Additional Math Pages & Resources

Monday, December 14, 2009

(dis)Order of (un)Symmetry

Order of Symmetry is not a phrase we use very often. In fact, it's a bit of a struggle for us to get this across clearly in our math curriculum. People confuse it with a Line of Symmetry.

Rotational Symmetry is used to describe the number of times that a shape can be overlaid onto itself during a complete turn around its central point. (On the following illustrations, a corner is colored so you can watch the rotation.)

A rectangle can fit over itself twice. It has order of symmetry two. A square can be fitted over itself 4 times in a turn. It has order of symmetry 4.

This particular star can be fitted over itself 5 times in a turn. It has rotational order of symmetry 5. Not all stars are symmetrical in shape; not all have symmetry.

How many orders of symmetry does a circle have? Lots? or none? It has an infinity.

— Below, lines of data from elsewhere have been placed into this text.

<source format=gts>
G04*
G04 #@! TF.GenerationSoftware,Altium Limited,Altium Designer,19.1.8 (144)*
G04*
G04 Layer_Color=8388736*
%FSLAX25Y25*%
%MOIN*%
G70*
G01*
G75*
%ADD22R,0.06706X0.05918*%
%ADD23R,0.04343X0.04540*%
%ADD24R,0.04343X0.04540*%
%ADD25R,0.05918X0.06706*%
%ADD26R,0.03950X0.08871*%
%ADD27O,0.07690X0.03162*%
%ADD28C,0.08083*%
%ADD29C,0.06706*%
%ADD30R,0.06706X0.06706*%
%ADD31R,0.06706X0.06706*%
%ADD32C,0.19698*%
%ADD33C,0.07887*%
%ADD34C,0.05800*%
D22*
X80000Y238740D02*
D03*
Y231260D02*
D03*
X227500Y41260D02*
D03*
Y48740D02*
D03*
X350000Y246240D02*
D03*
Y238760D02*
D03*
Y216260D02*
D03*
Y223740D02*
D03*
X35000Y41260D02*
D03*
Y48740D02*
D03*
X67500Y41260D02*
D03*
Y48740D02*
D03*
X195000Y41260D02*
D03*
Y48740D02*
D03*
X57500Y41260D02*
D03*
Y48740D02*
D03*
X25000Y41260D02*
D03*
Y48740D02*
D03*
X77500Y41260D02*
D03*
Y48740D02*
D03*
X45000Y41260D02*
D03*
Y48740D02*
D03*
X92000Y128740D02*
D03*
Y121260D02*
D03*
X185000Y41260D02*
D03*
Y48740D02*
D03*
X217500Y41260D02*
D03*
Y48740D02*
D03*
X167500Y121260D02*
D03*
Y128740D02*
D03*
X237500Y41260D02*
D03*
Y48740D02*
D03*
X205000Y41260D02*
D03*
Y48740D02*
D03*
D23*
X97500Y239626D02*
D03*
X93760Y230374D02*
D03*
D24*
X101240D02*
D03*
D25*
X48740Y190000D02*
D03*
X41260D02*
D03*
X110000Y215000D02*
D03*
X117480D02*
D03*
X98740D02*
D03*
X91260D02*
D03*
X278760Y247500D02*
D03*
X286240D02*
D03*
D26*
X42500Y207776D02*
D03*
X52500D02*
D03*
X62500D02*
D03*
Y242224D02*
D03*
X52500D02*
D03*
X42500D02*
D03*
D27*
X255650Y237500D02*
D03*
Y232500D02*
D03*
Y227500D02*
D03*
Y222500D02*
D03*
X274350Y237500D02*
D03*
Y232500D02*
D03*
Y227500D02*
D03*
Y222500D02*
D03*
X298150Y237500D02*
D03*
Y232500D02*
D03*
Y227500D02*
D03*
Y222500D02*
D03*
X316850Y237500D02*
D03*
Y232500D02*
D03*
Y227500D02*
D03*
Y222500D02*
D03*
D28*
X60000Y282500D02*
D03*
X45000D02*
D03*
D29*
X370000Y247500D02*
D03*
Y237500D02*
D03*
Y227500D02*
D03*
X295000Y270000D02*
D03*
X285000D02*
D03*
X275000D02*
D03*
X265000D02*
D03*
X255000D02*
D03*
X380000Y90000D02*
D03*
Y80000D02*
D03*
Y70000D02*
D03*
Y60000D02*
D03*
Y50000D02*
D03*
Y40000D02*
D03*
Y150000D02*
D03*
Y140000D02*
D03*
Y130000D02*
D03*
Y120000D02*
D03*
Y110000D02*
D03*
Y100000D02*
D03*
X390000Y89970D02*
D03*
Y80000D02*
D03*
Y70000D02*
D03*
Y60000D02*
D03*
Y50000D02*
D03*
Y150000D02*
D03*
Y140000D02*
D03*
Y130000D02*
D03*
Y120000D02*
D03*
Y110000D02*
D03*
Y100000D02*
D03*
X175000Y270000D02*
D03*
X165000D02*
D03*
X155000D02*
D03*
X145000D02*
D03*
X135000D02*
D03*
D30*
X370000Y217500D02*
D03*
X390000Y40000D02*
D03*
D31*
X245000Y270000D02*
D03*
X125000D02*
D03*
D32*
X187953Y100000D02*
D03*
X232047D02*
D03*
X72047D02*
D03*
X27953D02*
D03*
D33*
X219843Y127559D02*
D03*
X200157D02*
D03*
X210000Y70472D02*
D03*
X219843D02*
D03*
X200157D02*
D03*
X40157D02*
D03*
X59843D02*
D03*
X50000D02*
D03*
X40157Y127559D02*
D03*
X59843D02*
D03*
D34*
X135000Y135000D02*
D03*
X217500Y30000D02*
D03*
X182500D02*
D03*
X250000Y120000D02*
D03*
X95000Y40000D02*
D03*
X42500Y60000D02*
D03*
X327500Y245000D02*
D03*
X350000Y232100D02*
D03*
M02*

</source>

Lines of symmetry exist when you can fold a shape over a line and the folded parts lay right on top of each other. Here's one through the middle of a music player.

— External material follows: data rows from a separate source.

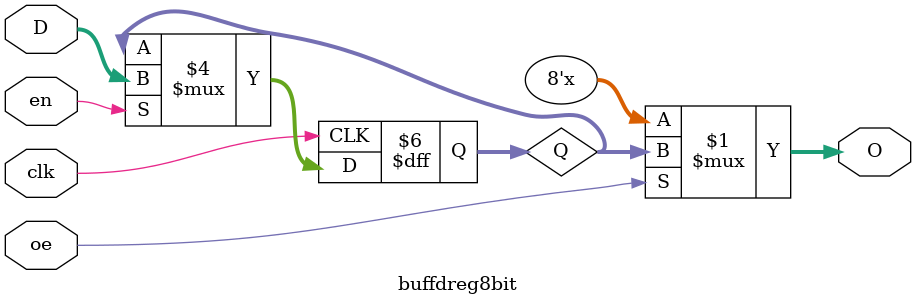
<source format=v>
module buffdreg8bit (input wire clk, input wire en,
	input wire oe, input wire[7:0] D,
	output wire[7:0] O);
	
	reg [7:0] Q;
	assign O = oe ? Q : 8'bzzzzzzzz;  // Buffer.

	// D-type register.
	always @ (posedge clk) begin
		if (en==1) begin
			Q <= D;
		end
	end
endmodule

</source>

How and why did this come to my mind today? Gosh, it's hard to say where the ideas come from. I was reading about states and types of matter.

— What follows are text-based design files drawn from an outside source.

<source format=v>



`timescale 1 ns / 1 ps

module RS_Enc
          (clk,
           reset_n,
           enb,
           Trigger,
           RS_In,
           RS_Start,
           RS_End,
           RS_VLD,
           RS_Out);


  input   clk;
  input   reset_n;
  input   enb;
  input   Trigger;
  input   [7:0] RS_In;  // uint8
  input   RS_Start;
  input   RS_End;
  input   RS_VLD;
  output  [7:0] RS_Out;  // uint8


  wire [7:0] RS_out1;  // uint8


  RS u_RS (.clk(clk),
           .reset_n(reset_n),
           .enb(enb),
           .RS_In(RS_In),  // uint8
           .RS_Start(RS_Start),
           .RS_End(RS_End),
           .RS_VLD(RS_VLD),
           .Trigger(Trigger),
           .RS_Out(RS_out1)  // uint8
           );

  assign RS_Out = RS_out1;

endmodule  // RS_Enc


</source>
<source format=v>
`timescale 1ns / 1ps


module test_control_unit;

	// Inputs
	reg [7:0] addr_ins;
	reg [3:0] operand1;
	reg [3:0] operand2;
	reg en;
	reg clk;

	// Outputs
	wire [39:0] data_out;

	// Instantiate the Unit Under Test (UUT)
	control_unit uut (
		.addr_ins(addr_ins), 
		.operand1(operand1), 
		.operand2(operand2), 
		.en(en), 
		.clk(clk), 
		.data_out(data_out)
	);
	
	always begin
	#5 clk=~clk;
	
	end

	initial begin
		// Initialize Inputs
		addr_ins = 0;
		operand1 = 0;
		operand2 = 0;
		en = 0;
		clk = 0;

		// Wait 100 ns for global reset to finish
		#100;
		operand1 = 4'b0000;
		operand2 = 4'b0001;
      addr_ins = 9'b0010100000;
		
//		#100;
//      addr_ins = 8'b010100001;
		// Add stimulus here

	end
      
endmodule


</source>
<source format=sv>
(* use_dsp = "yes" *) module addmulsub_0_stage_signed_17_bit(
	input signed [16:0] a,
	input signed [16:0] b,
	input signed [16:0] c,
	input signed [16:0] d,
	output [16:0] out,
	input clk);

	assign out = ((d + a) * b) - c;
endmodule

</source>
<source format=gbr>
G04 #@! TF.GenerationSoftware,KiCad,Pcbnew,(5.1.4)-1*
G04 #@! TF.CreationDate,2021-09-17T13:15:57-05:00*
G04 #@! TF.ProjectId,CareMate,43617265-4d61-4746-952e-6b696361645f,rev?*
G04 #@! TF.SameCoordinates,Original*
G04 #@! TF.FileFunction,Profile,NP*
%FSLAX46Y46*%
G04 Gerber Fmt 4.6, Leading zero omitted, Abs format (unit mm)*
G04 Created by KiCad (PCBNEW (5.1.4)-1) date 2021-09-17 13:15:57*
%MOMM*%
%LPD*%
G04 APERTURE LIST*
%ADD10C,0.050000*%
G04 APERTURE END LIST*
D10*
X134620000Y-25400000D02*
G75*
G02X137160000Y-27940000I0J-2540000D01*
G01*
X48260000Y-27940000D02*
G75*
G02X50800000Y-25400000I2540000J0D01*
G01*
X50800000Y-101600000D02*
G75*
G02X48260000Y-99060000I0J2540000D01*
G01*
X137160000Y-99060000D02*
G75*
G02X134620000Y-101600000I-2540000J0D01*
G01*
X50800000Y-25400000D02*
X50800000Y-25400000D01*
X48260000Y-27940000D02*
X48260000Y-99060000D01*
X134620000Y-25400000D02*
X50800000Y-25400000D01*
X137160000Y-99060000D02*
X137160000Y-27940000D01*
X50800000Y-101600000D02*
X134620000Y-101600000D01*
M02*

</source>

There are the big 2 - organic and inorganic.

And the Big 3 - gas, liquid, solid.

There once were the Big 4 - earth, water, air, fire.

But now those pesky scientists have changed their minds again - recognizing many crystalline states between liquid and solid. When some substances are magnetized or in a non-magnetic condition, or if they are conducting electricity or not - they grow crystals with different sorts of shapes and symmetries.

That's interesting and irritating! When we are classifying things we want them to remain constant under all observable conditions, not shape-shifting whenever they are subjected to outside influences!

Here are some quasicrystals:

It fouls up our classification system if solids can change the shape of the crystals that compose them!

Of course then we have another set of categories: animal, vegetable, mineral.

But where do slime, diatoms, lichen and fungi fit? The classification task is very complex out at the fringes! Those scientists have also given up using just those 3 categories, and have added others too confusing to explain here. As a sample,

Cellular slime molds spend most of their lives as individual unicellular yet complex microorganisms, but when a chemical signal is secreted, they assemble into a cluster that acts as one organism (protists).

These unicellular protists live on their own most of the time (perhaps in tiny singles apartment complexes) but when a signal given, they link up (like the Borg) and operate as one organism. Much like those quasicrystals, but alive. Sort of. In a science-fiction sort of way.

What is the order of symmetry for a cluster of protists? I have no idea.

At least people are fairly consistent. When your mom says "Stay still! Stop wiggling your foot!" she doesn't have to add "and stop growing new arms!".